Google costruisce un nuovo data center in Alta Austria: divorerà un terzo dell’energia della regione

Nel comune di Kronstorf è in costruzione un enorme stabilimento da 50 ettari: assorbirà fino a 4,4 terawattora l'anno, sollevando le proteste di residenti e ambientalisti

Marco Di Blas

Un solo colosso digitale capace di assorbire buona parte dell’energia di un’intera regione.

Il nuovo data center che Google sta realizzando in Alta Austria rischia di ridefinire completamente gli equilibri energetici locali, arrivando a consumare da solo ben un terzo di tutta l’elettricità richiesta dal territorio.

Il data center che Google sta costruendo a Kronstorf, un paese di 3.500 abitanti occuperà una superficie di 50 ettari. I lavori sono in corso e la struttura sta prendendo forma, quella di tutti i data center nel mondo: un banale, enorme parallelepipedo, senza finestre (perché non servono), salvo che su una delle facciate più corte (forse perché lì ci saranno gli uffici).

La popolazione se n’è accorta in ritardo e ora protesta animatamente contro il progetto, spalleggiata dalle organizzazioni ambientaliste. O forse il contrario. Di certo la ragione della levata di scudi è che, viste le prime gettate in cemento, si è constatato che l’opera è più grande di come era stata presentata a suo tempo. E per giunta non c’è alcuna Via (Verifica di impatto ambientale), che per tali infrastrutture non è richiesta.

Consumi energetici da record

Il data center di Google non emette fumi, non inquina, non fa rumore. Qual è il problema allora? Il problema è il consumo di acqua e di elettricità. A vedere il costruendo impianto non ci si fa caso. Sembra un innocuo capannone che però tanto innocuo non è.

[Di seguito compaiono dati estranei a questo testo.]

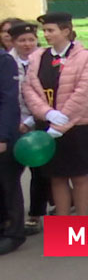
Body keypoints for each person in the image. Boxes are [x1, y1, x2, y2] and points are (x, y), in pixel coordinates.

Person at [22, 11, 88, 217]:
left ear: (65, 31)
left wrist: (62, 121)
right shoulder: (38, 57)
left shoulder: (85, 57)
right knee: (56, 177)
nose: (46, 34)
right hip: (47, 125)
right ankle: (62, 224)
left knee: (79, 176)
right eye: (44, 30)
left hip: (76, 126)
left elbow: (84, 91)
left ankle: (81, 223)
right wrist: (47, 114)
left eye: (50, 30)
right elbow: (29, 88)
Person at [8, 22, 44, 234]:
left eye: (31, 39)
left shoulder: (42, 59)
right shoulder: (6, 62)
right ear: (13, 42)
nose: (27, 44)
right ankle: (12, 217)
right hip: (12, 124)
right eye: (22, 40)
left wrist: (30, 121)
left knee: (40, 173)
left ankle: (35, 214)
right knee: (11, 174)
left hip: (37, 121)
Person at [0, 44, 21, 254]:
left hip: (3, 133)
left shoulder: (4, 61)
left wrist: (3, 136)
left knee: (8, 184)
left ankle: (14, 232)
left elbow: (8, 101)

Secondo Netz Oberösterreich (è un gestore di reti di distribuzione di energia elettrica e gas naturale attivo in gran parte dell’Alta Austria, nonché in alcune zone del Salisburghese, della Stiria e, in misura minore, della Bassa Austria), il consumo annuo nella prima fase di espansione, con una capacità di 150 megawatt, dovrebbe raggiungere fino a 1, 31 terawattora, equivalente al consumo annuo di 375. 000 famiglie. Insomma, siamo in presenza di una azienda energivora.

Ma non finisce qui. Una volta completata la seconda fase, con una capacità di picco di 500 megawatt, si raggiungerebbero fino a 4, 4 terawattora. Ciò corrisponderebbe a quasi un terzo della domanda totale di energia elettrica del Land Alta Austria, che secondo il Rapporto sull’energia consumata nel 2024 è di 14 terawattora.

Acqua, fiume Enns e impatto ambientale

L’elevato consumo di risorse del data center potrebbe avere conseguenze anche per il fiume Enns, affluente di destra del Danubio. Per raffreddare i suoi computer l’impianto preleverà ogni giorno 5, 8 milioni di litri di acqua, che restituirà al fiume a una temperatura massima di 30 gradi.

Ne risentirà l’ecologia? Secondo una perizia alla base dell’autorizzazione idrica, l’impatto sull’Enns è stato definito trascurabile dagli esperti ufficiali, tanto che, ad esempio, non si registrerà più alcuna differenza di temperatura misurabile presso la centrale idroelettrica di Mühlrading, situata nelle immediate vicinanze. Ai pesci, proverbialmente muti, non è stato chiesto alcun parere, ma presto lo diranno i pescatori quali saranno gli impatti reali.

Quanto al consumo energetico, i tecnici assicurano che l’Alta Austria può fornire l’elettricità necessaria e ne trarrà un vantaggio, vendendola a Google. Ma se il consumo di corrente aumenterà di un terzo, da qualche parte dovrà pur prenderla. O producendola nelle centrali a gas oppure ricoprendo le campagne e montagne dell’area di pannelli solari e pale eoliche. In altre parole, l’impatto ambientale del data center di Google non sarà solo quello “scatolone” di 50 ettari alla periferia di Kronstorf.